When you reach the line with "- Technology industry" in the records below, begin transcribing exactly and continue up to and including the line with "- Análisis de histogramas", leaving out every picture.

_ _ _ _ _ _ _

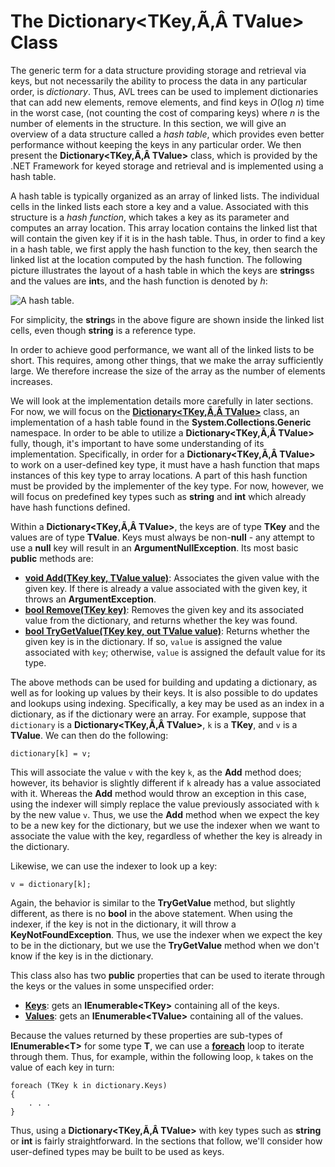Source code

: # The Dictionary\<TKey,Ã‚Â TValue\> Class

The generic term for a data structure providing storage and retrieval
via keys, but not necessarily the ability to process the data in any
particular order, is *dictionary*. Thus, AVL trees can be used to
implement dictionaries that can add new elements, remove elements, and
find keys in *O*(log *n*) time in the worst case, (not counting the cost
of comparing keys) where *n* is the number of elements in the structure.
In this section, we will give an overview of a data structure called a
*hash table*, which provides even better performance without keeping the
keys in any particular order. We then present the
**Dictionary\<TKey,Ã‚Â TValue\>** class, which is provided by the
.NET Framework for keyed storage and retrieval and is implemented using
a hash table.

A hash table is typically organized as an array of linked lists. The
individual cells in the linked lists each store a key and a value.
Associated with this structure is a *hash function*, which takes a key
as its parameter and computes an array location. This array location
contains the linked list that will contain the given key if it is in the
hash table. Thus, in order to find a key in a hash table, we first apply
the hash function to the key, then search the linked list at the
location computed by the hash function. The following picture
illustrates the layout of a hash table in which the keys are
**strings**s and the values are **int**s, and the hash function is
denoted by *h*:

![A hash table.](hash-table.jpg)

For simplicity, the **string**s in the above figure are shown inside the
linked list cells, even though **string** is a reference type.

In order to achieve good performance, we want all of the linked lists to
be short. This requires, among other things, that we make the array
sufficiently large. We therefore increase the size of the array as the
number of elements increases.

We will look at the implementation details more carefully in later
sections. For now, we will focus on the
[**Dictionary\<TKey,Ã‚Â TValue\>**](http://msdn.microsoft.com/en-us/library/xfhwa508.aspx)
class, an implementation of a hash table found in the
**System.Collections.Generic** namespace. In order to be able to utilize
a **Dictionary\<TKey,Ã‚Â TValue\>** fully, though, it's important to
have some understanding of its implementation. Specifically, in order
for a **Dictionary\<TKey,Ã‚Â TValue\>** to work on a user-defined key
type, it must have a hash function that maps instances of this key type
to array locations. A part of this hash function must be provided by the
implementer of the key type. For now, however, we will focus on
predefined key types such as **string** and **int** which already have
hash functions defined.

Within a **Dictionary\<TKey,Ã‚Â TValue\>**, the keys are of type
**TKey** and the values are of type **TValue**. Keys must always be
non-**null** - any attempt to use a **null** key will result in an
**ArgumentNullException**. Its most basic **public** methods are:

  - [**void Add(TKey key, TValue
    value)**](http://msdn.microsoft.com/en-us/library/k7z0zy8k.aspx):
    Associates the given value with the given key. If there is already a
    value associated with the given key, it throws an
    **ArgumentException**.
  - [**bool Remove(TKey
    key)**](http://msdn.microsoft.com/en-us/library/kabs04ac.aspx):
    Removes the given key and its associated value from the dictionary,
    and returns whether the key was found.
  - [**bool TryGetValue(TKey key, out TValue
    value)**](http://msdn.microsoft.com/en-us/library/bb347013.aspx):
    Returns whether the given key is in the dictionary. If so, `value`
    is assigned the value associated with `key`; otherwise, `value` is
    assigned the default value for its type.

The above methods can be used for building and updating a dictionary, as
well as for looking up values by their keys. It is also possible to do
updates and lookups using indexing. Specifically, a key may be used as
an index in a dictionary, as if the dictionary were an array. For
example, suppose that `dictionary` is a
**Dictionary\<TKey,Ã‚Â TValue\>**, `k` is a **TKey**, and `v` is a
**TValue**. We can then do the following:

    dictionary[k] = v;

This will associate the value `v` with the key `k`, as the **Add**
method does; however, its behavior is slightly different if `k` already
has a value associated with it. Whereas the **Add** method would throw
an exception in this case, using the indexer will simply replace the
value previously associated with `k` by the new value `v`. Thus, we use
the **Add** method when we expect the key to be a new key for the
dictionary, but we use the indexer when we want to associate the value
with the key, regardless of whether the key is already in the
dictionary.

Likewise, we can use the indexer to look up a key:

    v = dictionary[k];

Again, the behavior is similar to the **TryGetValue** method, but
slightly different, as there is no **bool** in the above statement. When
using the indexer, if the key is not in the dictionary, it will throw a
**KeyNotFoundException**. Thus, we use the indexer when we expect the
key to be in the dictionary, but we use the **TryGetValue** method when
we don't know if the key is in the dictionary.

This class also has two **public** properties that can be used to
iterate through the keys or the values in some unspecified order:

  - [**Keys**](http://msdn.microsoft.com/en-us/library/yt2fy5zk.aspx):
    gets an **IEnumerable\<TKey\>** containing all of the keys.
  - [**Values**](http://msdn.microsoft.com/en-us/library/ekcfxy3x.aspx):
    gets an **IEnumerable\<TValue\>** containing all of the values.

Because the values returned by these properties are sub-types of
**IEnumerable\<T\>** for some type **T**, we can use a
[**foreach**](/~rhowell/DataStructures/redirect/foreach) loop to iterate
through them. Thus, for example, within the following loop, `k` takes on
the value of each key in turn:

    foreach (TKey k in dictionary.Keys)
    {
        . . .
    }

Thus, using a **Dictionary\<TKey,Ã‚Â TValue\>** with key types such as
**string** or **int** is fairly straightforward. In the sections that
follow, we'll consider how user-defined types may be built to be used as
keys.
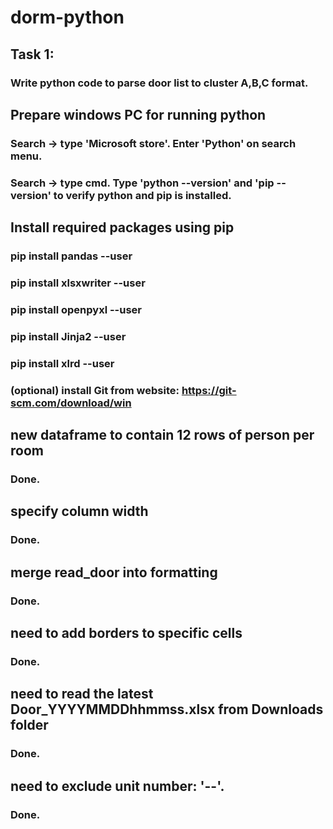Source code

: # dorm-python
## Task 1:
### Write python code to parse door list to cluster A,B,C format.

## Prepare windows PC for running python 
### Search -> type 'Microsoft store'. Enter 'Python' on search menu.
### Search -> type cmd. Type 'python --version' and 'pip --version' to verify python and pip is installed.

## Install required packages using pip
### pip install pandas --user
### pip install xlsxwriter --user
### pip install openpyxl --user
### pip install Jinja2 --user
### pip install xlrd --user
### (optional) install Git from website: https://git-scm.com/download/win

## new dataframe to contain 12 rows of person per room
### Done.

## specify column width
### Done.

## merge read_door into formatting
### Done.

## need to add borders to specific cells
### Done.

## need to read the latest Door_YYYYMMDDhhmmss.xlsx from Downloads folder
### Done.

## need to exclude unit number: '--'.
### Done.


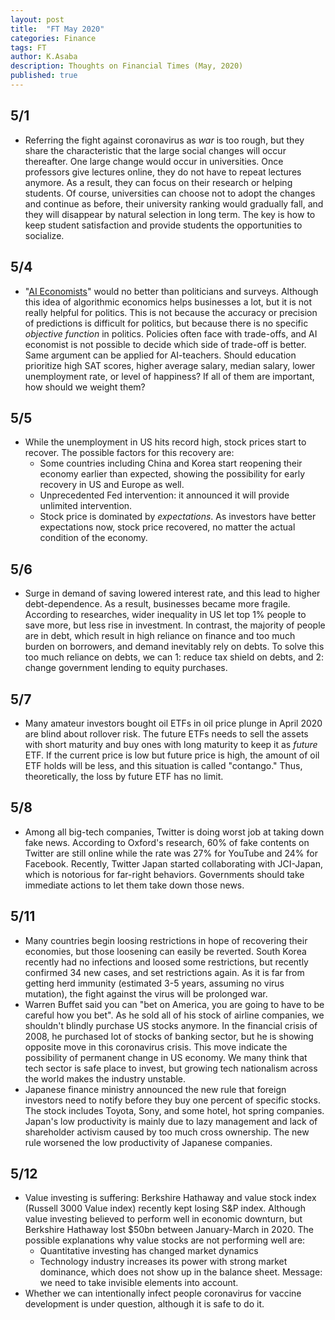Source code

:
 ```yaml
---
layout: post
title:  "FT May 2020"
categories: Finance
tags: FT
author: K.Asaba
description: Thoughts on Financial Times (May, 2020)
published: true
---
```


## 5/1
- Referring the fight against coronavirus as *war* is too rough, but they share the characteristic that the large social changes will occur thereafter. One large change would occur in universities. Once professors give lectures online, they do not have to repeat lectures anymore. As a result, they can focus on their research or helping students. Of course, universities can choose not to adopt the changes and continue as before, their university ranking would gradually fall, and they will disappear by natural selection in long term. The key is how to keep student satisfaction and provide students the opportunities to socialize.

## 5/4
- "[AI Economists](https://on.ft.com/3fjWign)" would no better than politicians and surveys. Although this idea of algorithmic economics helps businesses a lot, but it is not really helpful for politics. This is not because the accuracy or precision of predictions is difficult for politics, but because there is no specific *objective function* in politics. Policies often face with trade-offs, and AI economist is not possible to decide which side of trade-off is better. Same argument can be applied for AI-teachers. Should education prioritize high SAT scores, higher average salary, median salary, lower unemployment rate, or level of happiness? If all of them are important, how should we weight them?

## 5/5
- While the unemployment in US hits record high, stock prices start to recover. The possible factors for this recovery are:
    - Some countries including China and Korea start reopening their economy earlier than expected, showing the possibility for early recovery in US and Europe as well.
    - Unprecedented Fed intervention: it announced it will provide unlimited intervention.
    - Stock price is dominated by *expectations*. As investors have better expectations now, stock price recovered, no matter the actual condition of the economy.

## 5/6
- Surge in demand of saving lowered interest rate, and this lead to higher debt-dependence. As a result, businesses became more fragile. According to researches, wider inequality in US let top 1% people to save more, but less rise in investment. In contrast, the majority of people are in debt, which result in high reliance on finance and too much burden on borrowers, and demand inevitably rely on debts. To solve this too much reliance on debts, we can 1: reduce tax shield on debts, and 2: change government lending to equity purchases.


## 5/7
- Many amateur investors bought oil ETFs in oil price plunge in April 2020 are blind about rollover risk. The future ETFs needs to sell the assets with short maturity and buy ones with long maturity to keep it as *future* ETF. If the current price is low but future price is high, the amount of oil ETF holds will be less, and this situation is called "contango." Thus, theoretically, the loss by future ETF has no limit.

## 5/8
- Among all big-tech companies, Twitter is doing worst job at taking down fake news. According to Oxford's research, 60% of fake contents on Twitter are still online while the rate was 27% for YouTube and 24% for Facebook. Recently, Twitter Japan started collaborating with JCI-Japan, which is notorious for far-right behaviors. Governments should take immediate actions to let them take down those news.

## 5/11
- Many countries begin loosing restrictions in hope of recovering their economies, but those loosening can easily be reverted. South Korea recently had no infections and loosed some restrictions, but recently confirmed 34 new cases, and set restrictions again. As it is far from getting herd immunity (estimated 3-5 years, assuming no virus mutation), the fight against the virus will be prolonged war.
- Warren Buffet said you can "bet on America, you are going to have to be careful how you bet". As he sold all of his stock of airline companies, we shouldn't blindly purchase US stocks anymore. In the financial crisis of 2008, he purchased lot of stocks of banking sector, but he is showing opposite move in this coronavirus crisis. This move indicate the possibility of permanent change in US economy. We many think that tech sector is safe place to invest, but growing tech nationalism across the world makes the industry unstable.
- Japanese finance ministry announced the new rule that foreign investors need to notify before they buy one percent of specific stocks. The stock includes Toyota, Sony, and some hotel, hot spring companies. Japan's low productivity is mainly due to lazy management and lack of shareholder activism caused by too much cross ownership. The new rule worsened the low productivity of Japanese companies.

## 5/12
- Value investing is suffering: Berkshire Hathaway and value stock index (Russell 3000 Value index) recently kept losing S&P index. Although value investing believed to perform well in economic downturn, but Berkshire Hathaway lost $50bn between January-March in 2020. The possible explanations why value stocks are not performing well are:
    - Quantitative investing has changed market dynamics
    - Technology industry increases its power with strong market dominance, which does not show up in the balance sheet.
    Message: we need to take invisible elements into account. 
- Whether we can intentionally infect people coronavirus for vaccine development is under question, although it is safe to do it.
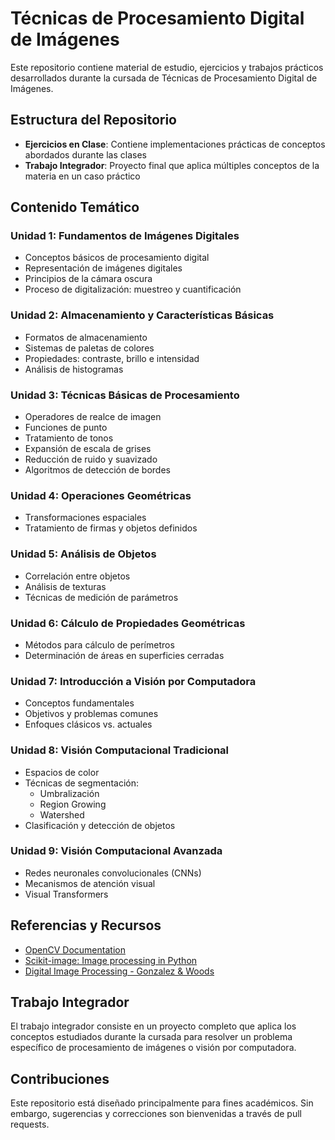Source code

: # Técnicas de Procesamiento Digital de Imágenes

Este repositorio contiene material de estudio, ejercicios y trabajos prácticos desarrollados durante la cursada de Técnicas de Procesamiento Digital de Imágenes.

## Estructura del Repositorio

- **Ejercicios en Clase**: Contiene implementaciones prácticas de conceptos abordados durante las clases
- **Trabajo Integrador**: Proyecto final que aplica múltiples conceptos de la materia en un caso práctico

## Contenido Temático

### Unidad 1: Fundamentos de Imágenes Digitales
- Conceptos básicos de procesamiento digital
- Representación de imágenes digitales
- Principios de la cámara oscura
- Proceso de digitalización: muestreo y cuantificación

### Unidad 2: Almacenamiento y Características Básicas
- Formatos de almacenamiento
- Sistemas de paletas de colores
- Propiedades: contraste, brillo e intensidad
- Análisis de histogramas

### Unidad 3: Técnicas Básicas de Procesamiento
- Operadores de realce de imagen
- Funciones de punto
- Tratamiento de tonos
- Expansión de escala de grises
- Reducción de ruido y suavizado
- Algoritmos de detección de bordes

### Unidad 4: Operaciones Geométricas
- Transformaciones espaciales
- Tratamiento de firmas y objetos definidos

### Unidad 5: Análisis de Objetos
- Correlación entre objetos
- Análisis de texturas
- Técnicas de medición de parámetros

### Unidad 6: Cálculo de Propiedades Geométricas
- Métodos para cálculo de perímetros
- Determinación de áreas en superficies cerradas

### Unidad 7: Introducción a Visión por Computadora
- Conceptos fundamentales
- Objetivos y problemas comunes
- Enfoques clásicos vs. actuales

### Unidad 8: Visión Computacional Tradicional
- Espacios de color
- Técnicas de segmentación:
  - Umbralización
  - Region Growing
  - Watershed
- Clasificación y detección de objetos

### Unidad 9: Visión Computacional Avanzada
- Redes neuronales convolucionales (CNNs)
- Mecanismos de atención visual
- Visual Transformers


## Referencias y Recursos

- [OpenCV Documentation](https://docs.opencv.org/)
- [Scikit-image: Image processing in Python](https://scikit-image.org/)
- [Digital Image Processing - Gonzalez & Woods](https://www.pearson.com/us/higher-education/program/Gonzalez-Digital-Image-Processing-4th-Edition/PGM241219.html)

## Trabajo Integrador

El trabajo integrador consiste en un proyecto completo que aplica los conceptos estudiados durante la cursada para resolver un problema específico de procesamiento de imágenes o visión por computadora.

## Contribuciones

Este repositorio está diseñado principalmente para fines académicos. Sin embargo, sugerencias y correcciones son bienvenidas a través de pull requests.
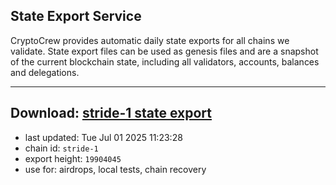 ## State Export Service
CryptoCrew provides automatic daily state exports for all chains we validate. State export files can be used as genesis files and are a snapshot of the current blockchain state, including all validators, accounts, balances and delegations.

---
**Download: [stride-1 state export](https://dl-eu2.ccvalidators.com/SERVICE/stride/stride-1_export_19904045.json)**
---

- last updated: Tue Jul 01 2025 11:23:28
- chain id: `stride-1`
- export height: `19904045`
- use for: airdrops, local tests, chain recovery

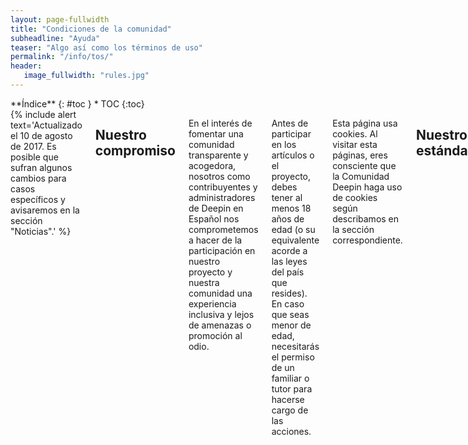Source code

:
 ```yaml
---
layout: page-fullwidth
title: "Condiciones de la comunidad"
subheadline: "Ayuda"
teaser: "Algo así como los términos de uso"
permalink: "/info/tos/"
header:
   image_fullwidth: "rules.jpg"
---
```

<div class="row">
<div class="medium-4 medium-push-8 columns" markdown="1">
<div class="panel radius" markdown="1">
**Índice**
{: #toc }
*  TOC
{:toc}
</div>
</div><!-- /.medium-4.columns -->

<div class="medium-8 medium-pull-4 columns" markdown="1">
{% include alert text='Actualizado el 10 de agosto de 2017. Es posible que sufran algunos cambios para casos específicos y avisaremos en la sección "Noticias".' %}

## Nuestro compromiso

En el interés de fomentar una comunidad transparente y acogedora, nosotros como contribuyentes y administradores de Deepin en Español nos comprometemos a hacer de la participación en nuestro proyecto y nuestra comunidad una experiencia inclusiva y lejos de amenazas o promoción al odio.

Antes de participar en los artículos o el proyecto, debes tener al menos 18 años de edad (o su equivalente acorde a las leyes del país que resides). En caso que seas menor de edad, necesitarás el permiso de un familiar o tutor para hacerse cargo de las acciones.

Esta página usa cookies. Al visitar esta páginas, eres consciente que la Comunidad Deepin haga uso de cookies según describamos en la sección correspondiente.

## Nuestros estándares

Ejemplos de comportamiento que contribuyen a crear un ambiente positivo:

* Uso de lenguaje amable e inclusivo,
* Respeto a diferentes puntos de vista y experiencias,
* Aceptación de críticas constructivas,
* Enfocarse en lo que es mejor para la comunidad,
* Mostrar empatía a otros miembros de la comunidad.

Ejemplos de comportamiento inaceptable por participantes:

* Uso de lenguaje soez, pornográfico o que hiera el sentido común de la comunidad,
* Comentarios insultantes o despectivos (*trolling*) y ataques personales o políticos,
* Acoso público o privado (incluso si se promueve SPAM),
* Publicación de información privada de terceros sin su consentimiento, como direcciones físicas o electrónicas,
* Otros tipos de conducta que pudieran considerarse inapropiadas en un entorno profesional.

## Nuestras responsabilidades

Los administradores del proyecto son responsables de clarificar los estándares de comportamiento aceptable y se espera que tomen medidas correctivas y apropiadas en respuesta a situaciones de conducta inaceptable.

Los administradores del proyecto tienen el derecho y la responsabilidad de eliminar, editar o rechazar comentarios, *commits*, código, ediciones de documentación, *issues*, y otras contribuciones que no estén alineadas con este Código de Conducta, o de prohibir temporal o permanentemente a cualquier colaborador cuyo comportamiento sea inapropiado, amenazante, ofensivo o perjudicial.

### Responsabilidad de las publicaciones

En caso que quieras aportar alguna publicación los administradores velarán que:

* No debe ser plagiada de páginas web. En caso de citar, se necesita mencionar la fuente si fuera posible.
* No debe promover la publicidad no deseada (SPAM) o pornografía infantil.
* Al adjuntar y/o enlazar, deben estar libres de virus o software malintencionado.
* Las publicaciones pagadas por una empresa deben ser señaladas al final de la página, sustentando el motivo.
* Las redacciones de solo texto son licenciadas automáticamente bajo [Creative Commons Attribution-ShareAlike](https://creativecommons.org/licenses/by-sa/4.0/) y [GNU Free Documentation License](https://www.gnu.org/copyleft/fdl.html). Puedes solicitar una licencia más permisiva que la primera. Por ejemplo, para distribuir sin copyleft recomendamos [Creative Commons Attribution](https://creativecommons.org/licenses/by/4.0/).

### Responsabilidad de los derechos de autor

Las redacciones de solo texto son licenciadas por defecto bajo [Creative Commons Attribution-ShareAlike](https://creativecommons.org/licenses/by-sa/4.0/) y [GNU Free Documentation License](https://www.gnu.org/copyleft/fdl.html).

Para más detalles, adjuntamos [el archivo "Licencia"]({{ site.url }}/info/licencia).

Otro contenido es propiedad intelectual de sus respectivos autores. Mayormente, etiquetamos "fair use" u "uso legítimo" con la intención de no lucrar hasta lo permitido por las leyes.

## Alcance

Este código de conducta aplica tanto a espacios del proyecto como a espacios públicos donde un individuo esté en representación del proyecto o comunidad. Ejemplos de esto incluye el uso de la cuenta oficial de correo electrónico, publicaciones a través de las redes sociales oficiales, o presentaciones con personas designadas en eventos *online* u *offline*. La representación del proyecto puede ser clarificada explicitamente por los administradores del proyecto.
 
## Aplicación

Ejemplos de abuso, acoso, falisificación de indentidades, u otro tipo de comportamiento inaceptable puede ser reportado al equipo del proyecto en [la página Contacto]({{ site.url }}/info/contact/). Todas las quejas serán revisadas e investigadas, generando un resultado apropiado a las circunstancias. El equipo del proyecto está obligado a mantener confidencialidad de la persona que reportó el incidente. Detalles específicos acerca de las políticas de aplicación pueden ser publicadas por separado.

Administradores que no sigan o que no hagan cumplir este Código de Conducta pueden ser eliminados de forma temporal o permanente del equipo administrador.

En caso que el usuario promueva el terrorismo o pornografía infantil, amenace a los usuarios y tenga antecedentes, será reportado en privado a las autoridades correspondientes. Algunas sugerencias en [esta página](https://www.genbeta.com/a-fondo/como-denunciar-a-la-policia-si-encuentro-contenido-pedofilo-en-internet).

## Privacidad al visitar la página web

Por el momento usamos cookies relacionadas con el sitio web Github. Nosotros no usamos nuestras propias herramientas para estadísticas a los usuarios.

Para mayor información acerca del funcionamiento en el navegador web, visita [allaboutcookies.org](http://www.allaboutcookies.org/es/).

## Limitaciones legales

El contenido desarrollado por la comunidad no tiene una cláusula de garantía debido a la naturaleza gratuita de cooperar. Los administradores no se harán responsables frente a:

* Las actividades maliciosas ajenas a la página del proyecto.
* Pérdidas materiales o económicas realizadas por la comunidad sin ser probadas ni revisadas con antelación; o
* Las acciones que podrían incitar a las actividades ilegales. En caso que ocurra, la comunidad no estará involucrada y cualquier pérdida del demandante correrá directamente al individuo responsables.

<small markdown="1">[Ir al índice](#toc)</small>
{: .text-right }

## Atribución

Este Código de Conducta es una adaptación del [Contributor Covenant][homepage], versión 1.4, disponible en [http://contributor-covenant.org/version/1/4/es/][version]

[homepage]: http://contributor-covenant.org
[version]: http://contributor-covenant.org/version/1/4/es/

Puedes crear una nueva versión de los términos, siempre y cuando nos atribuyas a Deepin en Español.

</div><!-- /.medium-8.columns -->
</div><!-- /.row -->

_ _ _ _ _ _ _

● Result for this exercise:
    - Technology industry increases its power with strong market dominance, which does not show up in the balance sheet.
    Message: we need to take invisible elements into account. 
- Whether we can intentionally infect people coronavirus for vaccine development is under question, although it is safe to do it.
Source code

: # Técnicas de Procesamiento Digital de Imágenes

Este repositorio contiene material de estudio, ejercicios y trabajos prácticos desarrollados durante la cursada de Técnicas de Procesamiento Digital de Imágenes.

## Estructura del Repositorio

- **Ejercicios en Clase**: Contiene implementaciones prácticas de conceptos abordados durante las clases
- **Trabajo Integrador**: Proyecto final que aplica múltiples conceptos de la materia en un caso práctico

## Contenido Temático

### Unidad 1: Fundamentos de Imágenes Digitales
- Conceptos básicos de procesamiento digital
- Representación de imágenes digitales
- Principios de la cámara oscura
- Proceso de digitalización: muestreo y cuantificación

### Unidad 2: Almacenamiento y Características Básicas
- Formatos de almacenamiento
- Sistemas de paletas de colores
- Propiedades: contraste, brillo e intensidad
- Análisis de histogramas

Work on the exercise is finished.